- _WHAT YOU WILL DO_
A stretch of the entries below is to be set down exactly, running from the line with "index tip: (1094, 985)" through the line with "thumb tip: (1126, 729)", both included, and no other line.

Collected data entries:

((

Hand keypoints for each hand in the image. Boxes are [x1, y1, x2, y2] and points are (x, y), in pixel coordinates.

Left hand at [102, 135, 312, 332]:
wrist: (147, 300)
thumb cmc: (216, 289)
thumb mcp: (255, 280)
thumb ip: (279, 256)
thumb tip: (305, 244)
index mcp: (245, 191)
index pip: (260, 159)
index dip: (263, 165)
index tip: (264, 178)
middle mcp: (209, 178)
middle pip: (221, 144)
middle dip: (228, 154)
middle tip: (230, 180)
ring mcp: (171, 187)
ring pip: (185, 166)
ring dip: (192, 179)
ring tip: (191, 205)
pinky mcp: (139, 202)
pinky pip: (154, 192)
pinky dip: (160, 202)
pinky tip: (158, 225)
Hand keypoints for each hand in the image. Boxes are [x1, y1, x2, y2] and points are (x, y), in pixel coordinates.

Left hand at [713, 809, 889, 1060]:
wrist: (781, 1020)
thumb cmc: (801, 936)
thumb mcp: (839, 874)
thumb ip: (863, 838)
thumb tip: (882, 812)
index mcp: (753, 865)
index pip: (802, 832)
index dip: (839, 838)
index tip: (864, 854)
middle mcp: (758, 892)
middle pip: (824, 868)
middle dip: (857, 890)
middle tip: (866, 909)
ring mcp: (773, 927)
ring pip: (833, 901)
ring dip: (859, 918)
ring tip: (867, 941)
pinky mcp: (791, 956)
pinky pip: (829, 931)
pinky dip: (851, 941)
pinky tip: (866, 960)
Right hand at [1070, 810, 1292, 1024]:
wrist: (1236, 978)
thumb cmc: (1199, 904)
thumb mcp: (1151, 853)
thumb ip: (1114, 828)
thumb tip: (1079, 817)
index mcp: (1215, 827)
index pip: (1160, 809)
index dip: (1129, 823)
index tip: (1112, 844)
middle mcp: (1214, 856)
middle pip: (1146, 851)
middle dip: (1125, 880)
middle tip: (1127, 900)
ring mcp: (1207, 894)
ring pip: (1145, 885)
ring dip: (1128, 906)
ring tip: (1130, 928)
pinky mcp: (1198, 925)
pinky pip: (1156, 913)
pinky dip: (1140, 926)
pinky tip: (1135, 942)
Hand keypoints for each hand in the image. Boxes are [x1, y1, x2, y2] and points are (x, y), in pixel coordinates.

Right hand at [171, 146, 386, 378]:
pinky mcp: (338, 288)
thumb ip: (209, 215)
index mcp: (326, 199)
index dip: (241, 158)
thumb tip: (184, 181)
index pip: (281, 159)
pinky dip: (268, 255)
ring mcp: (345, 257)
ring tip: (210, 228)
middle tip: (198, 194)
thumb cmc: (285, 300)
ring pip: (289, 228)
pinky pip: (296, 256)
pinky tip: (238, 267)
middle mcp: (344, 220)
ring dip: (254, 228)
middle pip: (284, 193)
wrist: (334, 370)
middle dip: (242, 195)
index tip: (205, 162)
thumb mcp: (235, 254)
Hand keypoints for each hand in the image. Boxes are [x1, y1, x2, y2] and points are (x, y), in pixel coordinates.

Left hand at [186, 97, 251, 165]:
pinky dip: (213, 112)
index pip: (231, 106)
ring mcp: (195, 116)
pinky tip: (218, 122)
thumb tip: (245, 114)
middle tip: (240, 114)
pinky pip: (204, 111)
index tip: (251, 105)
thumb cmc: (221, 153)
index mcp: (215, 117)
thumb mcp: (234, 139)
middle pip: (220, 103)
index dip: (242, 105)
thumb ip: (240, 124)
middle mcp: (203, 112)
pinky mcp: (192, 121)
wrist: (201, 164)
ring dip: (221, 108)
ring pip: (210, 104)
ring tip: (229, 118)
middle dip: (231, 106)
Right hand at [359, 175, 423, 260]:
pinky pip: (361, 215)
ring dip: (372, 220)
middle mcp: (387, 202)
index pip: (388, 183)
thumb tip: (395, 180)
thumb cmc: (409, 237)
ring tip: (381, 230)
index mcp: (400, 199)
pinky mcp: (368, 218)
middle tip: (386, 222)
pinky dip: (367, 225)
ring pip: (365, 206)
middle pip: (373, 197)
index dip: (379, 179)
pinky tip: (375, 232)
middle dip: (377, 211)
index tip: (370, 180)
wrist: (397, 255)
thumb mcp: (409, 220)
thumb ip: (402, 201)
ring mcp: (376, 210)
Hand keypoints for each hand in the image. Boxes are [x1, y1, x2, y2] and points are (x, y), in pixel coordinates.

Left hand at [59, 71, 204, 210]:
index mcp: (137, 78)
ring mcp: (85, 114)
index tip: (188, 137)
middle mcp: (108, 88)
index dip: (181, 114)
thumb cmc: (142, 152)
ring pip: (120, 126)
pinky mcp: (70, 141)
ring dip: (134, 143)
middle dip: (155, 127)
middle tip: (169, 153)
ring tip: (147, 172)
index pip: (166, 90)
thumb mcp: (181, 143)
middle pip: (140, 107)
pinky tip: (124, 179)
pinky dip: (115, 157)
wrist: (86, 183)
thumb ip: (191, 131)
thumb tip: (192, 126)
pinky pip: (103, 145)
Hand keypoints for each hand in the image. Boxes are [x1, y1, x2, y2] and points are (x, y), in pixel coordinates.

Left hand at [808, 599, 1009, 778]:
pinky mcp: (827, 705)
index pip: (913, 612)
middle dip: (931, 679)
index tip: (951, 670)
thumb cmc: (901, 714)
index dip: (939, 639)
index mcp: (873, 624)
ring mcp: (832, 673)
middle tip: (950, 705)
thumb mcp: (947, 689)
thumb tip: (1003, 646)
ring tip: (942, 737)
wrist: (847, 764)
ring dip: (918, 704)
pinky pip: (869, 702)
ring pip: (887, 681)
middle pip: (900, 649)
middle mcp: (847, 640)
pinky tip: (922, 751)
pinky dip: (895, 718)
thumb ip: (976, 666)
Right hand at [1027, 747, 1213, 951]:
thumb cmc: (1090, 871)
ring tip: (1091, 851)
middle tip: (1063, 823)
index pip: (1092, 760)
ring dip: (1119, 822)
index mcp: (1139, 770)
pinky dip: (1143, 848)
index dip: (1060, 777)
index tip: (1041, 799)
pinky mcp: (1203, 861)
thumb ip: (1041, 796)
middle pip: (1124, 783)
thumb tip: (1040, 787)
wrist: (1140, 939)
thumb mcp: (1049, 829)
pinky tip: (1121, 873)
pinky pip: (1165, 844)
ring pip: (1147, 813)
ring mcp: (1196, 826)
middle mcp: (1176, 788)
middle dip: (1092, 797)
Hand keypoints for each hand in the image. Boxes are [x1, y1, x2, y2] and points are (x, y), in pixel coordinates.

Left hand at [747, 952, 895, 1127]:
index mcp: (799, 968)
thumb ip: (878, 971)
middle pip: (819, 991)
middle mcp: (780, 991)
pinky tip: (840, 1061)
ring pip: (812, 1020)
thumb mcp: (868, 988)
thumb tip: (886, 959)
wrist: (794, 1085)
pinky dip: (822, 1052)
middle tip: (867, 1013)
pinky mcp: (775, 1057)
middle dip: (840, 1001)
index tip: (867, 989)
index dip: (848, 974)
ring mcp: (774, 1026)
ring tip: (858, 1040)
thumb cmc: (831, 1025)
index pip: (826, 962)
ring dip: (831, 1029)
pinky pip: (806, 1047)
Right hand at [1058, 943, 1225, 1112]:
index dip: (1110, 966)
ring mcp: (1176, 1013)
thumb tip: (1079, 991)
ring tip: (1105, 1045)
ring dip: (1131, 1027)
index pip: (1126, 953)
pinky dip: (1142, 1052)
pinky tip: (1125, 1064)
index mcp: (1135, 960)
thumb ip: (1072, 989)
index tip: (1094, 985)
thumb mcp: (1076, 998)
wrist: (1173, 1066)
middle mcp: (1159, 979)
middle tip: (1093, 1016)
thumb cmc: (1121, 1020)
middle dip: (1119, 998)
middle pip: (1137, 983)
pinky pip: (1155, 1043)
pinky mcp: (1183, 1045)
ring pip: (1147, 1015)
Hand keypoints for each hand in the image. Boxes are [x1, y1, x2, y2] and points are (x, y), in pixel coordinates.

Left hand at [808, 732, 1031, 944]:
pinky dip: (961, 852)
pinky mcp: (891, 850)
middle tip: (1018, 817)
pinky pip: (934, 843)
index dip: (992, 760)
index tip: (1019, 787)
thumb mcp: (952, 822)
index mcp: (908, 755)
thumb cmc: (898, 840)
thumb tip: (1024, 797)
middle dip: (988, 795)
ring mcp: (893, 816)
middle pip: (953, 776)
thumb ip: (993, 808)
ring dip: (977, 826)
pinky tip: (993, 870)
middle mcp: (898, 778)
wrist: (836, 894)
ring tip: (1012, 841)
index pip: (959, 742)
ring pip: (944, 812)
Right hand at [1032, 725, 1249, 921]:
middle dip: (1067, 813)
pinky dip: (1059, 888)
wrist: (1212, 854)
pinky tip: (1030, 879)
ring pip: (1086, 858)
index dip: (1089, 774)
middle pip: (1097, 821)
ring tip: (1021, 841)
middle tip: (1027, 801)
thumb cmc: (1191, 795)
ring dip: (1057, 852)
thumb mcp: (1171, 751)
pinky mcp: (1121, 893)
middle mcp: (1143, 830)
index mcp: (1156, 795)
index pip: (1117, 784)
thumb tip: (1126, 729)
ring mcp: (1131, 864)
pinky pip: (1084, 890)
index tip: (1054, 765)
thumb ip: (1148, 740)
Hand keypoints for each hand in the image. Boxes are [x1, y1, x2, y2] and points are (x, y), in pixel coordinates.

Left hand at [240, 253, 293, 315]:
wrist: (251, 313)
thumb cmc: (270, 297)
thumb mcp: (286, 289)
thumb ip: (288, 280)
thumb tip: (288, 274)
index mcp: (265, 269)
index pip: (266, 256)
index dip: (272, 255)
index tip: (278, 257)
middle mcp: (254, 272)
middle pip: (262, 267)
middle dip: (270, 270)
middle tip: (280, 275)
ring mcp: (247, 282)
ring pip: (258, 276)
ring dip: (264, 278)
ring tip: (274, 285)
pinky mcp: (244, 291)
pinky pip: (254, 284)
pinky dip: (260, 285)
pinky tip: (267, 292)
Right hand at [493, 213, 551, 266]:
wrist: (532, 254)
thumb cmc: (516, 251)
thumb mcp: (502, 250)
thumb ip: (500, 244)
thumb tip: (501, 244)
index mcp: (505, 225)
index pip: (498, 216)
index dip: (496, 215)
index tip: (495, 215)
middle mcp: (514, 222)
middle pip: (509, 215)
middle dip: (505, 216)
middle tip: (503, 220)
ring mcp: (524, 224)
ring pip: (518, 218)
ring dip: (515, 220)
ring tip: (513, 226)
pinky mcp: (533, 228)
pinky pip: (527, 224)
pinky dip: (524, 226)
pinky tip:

))

- _TASK OUTPUT_
index tip: (1094, 985)
thumb mcp: (1076, 998)
wrist: (1173, 1066)
middle mcp: (1159, 979)
middle tip: (1093, 1016)
thumb cmc: (1121, 1020)
middle dip: (1119, 998)
middle pip: (1137, 983)
pinky pip: (1155, 1043)
pinky mcp: (1183, 1045)
ring pip: (1147, 1015)
Hand keypoints for each hand in the image. Boxes are [x1, y1, x2, y2] and points are (x, y), in pixel coordinates.

Left hand at [808, 732, 1031, 944]:
pinky dip: (961, 852)
pinky mcp: (891, 850)
middle tip: (1018, 817)
pinky pip: (934, 843)
index dip: (992, 760)
index tip: (1019, 787)
thumb mcp: (952, 822)
index mcp: (908, 755)
thumb cmc: (898, 840)
thumb tip: (1024, 797)
middle dip: (988, 795)
ring mcp: (893, 816)
middle pip: (953, 776)
thumb ip: (993, 808)
ring dip: (977, 826)
pinky tip: (993, 870)
middle mcp: (898, 778)
wrist: (836, 894)
ring tip: (1012, 841)
index pip: (959, 742)
ring pip: (944, 812)
Right hand at [1032, 725, 1249, 921]:
middle dip: (1067, 813)
pinky dip: (1059, 888)
wrist: (1212, 854)
pinky tip: (1030, 879)
ring pip: (1086, 858)
index dip: (1089, 774)
middle pip: (1097, 821)
ring tip: (1021, 841)
middle tip: (1027, 801)
thumb cmc: (1191, 795)
ring dip: (1057, 852)
thumb mcp: (1171, 751)
pinky mcp: (1121, 893)
middle mcp: (1143, 830)
index mcp: (1156, 795)
index pip: (1117, 784)
thumb tip: (1126, 729)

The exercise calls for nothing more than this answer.